• [TASK STATEMENT] Each line of the records below that holds "Google" should be returned.

[Page-level text extractions]
* * * * * * *

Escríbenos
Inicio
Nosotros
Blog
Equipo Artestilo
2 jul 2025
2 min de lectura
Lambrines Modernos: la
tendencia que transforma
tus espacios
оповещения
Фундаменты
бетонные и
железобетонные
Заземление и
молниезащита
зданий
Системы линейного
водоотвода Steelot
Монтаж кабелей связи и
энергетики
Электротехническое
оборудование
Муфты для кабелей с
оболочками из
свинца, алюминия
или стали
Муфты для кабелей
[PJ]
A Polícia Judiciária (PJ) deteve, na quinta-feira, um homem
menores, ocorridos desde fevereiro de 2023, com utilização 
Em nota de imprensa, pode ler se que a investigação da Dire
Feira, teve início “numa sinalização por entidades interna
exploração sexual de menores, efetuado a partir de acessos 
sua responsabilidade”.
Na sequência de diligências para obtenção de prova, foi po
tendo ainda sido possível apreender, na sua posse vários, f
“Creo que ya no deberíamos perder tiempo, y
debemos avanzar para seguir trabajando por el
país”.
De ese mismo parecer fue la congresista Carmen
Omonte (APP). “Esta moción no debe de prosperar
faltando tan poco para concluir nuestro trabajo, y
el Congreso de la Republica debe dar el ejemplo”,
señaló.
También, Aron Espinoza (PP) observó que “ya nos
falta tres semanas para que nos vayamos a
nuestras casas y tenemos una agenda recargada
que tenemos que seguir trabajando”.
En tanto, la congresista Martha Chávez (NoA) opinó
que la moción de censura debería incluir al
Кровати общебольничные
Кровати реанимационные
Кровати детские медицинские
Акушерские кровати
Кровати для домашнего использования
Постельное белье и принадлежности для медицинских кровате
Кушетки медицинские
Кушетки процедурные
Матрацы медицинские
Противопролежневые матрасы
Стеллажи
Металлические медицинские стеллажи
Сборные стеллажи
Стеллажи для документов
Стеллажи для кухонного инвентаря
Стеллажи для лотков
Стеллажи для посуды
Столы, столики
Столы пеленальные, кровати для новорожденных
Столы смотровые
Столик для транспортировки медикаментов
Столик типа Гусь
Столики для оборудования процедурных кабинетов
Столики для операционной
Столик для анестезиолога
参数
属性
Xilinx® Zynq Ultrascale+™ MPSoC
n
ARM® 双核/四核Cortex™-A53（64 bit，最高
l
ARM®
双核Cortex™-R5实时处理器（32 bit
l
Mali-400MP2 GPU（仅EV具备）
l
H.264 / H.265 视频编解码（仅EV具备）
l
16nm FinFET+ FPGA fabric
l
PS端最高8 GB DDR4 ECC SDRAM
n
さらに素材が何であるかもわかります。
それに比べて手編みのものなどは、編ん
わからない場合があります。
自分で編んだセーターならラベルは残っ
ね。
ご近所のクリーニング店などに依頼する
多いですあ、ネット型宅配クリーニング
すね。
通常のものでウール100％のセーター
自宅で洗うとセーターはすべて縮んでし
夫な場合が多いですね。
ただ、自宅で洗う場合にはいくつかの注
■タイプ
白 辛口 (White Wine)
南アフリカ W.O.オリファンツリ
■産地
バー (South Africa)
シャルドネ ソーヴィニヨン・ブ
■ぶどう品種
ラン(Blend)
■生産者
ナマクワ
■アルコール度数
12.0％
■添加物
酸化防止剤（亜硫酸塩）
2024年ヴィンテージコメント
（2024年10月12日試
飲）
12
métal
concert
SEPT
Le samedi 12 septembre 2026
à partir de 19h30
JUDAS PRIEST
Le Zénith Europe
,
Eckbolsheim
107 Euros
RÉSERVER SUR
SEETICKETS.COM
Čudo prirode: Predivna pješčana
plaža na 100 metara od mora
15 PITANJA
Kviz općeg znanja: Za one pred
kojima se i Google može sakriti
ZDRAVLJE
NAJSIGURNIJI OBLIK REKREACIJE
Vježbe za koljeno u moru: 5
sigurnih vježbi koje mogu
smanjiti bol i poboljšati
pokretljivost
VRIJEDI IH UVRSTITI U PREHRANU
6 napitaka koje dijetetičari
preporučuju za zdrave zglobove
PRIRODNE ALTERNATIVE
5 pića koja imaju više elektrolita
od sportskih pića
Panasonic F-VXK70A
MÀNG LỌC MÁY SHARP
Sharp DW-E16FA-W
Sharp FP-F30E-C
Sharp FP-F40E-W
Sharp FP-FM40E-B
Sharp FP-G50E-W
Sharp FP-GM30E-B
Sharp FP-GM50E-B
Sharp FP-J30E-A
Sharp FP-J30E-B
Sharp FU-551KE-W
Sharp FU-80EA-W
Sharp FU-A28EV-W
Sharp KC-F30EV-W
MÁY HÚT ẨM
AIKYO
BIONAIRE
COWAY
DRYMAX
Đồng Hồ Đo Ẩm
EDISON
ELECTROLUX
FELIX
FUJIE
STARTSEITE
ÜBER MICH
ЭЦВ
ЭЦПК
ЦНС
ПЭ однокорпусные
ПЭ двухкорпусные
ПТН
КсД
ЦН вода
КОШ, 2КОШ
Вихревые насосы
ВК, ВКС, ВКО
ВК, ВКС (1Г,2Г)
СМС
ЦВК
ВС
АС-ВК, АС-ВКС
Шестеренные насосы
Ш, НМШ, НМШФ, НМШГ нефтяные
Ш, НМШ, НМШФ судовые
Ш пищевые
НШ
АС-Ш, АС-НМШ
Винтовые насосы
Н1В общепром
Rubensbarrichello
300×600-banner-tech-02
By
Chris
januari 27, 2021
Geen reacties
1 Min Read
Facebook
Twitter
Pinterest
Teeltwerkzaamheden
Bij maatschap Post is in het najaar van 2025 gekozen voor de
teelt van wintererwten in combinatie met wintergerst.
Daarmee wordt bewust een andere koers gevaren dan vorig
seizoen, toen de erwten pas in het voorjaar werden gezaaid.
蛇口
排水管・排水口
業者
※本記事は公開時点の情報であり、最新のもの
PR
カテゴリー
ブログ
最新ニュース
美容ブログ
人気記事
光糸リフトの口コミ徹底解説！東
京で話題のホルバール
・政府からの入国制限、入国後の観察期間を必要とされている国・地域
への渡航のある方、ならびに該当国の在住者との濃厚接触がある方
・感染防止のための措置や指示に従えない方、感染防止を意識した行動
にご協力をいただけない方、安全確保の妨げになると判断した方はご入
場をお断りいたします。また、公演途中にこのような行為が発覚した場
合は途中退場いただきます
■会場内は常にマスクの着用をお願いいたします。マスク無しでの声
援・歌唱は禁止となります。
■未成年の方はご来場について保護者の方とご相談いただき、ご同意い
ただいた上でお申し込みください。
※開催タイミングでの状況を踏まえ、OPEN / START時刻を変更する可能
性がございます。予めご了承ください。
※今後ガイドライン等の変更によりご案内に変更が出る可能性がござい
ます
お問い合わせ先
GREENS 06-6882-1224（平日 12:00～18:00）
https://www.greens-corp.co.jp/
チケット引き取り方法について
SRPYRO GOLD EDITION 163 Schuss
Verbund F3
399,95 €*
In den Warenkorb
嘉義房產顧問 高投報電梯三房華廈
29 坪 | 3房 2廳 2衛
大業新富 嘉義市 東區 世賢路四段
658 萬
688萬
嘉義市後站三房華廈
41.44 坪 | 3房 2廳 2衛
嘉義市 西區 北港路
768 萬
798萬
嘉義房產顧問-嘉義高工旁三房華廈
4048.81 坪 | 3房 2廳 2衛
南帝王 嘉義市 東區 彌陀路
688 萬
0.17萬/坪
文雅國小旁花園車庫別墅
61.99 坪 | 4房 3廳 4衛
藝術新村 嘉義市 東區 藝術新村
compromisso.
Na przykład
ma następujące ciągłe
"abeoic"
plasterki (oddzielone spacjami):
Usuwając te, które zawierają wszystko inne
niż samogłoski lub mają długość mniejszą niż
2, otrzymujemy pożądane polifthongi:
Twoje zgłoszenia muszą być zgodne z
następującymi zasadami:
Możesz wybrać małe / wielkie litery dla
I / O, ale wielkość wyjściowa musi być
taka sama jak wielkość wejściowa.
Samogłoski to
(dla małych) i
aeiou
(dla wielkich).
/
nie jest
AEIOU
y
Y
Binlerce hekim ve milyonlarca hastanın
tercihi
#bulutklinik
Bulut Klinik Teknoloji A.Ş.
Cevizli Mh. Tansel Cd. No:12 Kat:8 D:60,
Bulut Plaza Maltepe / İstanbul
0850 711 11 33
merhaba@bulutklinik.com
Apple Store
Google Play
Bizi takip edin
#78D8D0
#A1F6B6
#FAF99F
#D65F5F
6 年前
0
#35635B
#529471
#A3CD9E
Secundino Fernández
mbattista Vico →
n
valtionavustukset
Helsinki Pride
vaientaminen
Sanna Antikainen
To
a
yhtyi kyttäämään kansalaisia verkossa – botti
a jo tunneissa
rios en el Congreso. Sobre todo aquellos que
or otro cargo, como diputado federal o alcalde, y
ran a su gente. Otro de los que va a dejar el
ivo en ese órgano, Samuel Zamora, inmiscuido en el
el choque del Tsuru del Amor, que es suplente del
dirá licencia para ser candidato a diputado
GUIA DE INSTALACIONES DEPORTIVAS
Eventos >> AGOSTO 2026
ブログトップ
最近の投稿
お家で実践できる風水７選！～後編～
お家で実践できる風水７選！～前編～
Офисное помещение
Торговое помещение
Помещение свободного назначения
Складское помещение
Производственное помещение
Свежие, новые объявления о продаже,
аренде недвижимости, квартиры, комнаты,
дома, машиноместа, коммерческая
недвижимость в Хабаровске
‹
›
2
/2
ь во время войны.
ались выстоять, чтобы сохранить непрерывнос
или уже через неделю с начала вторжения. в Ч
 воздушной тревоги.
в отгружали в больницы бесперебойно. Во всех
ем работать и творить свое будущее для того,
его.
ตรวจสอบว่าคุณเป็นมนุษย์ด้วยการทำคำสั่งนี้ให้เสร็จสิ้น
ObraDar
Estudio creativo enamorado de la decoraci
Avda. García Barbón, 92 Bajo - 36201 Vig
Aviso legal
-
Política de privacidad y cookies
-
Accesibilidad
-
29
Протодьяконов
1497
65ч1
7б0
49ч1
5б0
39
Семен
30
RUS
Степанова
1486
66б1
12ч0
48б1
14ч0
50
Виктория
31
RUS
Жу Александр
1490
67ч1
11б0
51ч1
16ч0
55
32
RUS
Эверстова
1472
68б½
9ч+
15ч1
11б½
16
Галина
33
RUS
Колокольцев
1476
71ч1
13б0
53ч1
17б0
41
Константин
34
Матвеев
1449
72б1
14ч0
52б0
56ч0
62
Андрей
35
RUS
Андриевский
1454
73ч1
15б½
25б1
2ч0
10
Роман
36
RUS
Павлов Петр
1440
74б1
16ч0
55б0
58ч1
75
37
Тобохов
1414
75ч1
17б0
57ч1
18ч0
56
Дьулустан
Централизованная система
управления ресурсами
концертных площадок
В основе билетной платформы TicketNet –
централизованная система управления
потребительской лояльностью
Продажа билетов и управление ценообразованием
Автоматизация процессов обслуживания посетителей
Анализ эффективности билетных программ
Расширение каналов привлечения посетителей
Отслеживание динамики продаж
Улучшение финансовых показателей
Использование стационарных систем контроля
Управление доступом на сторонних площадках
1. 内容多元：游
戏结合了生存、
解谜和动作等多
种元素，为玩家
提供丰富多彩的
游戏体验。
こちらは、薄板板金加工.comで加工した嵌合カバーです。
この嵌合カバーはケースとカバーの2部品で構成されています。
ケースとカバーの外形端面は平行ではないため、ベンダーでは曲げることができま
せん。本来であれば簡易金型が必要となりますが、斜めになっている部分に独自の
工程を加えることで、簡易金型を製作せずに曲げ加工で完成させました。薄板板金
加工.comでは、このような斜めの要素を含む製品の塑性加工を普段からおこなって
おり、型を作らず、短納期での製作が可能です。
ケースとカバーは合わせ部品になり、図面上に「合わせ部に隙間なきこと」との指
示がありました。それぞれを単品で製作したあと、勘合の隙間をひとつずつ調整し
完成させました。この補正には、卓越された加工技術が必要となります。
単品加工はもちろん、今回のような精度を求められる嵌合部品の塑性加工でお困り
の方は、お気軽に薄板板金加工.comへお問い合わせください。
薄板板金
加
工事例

* * * * * * *

• [RESPONSE]
kojima se i Google može sakriti
Google Play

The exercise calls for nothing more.